Il y a un siècle, le quartier abritait plusieurs établissements entretenant une vie nocturne et artistique active. Le 27 boulevard Dubouchage devint à partir de 1910 le lieu de réunion du « cercle de l’Artistique », fondé en 1885 et dont le projet était de promouvoir artistes et écrivains niçois. La villa fut, en 1911, augmentée d’un petit théâtre et accueillit de grandes manifestations culturelles comme, en 1908, l’exposition Fragonard, en 1912, une représentation de Pelléas et Mélisande de Maurice Maeterlinck, en 1913, une exposition d’aquarelles de G.-A. Mossa…

Après avoir présenté quelques spectacles amateurs, le théâtre doit fermer à la fin des années 1970 avant de renaître sous une nouvelle forme comme lieu d’exposition municipal dans le cadre du « Septembre de la photographie » qui investit la salle de spectacle, avec sa scène, ses boiseries et ses cheminées. Autour de cette manifestation temporaire se constitue le Théâtre de la photographie et de l’image, Charles Nègre. Il devient récemment le Musée de la Photographie Charles Nègre, désormais implanté sur la place Pierre Gautier.

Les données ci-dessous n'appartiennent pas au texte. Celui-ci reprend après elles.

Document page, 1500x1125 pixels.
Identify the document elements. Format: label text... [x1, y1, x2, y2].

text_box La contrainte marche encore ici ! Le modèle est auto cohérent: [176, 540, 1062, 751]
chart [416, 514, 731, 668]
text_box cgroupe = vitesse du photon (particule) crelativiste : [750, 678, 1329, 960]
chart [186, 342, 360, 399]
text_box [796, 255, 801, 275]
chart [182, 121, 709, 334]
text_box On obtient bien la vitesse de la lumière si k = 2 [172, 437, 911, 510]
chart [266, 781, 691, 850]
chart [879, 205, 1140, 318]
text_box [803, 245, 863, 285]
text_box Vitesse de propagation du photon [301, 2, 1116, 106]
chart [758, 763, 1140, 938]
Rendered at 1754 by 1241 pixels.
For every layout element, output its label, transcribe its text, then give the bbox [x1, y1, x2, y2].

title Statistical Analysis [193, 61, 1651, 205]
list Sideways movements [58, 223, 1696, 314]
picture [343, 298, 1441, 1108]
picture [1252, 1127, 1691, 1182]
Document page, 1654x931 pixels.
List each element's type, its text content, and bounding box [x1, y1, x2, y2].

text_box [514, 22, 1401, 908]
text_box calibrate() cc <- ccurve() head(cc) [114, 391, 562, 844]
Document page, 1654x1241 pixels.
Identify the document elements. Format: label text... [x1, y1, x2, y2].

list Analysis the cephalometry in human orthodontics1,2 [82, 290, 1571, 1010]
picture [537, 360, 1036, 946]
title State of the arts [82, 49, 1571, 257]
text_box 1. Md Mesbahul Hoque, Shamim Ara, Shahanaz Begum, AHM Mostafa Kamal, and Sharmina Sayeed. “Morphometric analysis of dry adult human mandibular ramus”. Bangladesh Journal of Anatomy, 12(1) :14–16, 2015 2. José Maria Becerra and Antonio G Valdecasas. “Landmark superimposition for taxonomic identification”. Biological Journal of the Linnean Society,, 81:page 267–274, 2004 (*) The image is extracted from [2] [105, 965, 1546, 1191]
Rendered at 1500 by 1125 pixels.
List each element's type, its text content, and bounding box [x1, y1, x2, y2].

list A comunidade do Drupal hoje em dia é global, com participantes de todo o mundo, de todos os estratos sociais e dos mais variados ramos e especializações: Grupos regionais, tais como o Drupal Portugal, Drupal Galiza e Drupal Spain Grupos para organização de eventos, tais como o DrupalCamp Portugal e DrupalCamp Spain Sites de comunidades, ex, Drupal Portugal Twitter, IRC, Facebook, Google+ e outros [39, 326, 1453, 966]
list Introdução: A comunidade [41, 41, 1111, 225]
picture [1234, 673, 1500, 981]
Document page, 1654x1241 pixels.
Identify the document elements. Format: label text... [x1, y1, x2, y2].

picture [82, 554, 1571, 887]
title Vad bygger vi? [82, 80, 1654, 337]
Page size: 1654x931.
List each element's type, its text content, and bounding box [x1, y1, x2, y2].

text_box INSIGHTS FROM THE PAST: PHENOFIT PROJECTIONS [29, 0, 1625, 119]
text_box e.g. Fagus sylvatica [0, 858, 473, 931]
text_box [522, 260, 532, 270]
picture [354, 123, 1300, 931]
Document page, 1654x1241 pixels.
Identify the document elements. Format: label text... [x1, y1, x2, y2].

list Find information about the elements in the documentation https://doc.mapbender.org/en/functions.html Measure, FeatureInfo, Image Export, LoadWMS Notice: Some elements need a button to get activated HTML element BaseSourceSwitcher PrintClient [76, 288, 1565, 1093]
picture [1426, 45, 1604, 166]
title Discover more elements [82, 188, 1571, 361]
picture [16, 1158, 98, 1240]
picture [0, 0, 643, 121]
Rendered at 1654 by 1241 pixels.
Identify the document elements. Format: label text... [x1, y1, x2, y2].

Dans un autre registre, l’Eldorado, music-hall et café-concert, rue Pastorelli, était un des établissements les plus fameux de Nice, accueillant jusqu’à 2 000 spectateurs, classes moyennes niçoises mais aussi hivernants venus s’encanailler dans ce « temple du rire ». Ancien « Grand Cirque de Nice » (1882), il avait été racheté par le célèbre Paulus (1845-1908) en 1889. On y donnait des « nouveautés » et des « revues » avec de jeunes femmes en tenue légère. Aux entractes des pièces comiques, surgissaient des acrobates, magiciens, gymnastes et clowns musiciens aux noms exotiques dont les prestations alternaient avec celles des pousseurs de romances, des fins diseurs et des chanteuses de genre…

Le théâtre de l’Artistique, vue intérieure, photographie Giletta, Nice, début XXe.
(Musée de la Photographie, Nice)

Revue au casino l’Eldorado, carte postale, éd. Cauvin, Nice, début XXe.